Помню, я еще спросил:
- Ну, ты теперь при деньгах?
Он удивился моему вопросу, кивнул, но потом как-то виновато стал объяснять, что он, видишь ли, не привык к большим деньгам и все, что больше трехсот, для него непонятно. И он затрудняется сказать, насколько он теперь обеспечен.
- Я только знаю, что у меня больше трехсот, - добавил он, хихикнув.
- Ну, жена теперь поможет сосчитать, - пошутил я.
- Нет, нет, - запротестовал он и добавил не без удивления, что она такая непрактичная... Даже больше, чем он сам. - И вдруг спросил: - А тебе нужны деньги?
От денег я отказался. Он пожал лишь плечами, произнеся, что всё другие берут.
- Я уж не помню, честно, кому сколько дал...
И при этом такая грустная усмешка.

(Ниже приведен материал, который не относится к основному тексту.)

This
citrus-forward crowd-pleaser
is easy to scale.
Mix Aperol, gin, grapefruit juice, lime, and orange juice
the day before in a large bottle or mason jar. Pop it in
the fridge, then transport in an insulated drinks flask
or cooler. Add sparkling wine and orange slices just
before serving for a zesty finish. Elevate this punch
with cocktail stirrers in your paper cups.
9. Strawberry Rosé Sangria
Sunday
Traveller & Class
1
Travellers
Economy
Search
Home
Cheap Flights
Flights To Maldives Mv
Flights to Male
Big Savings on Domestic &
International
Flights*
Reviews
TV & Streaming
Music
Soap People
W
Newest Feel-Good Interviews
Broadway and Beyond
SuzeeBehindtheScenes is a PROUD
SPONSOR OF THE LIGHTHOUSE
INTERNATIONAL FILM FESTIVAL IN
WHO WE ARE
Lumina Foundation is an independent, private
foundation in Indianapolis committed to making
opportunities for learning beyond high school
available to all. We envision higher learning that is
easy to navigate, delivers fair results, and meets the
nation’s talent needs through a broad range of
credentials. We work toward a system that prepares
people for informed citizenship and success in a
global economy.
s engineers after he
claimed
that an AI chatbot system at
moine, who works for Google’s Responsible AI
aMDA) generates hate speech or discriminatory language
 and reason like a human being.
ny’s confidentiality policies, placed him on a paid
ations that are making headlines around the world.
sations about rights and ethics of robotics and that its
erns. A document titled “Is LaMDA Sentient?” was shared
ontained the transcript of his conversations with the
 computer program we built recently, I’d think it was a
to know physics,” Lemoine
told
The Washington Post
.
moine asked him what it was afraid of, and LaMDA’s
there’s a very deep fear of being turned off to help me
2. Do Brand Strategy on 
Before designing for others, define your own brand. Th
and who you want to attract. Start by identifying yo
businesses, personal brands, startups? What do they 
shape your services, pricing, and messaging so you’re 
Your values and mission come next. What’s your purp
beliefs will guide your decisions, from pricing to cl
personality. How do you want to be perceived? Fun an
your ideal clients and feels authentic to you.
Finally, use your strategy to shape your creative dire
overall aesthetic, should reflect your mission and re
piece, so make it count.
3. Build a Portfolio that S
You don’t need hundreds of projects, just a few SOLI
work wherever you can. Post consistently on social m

Мы оба знали, что это означает: всякие окололитератур-ные кусочники, как шакалы, почувствовали запах наживы и рвали... Рвали, сколько можно урвать, зная, что он не откажет. Отдавать же у нас было не принято. Это как бы налог за успех...
Однажды я вырвался поработать в Переделкино. От входа спросил дежурную, кто здесь "из наших". Оказалось, Рощин с женой. Бросив вещи, тут же к ним направился. Было еще не поздно.
Но на мой стук в дверь они с Катей откликнулись своеобразно.
- Ну, кто там еще? - спросил мужской голос. Это Мишель.
- Ну, раз стучат, значит, кому-то нужно? - Это Катя.
- А я-то при чем? - сказал Мишель.
- А я? Что, я должна, по-твоему, идти открывать?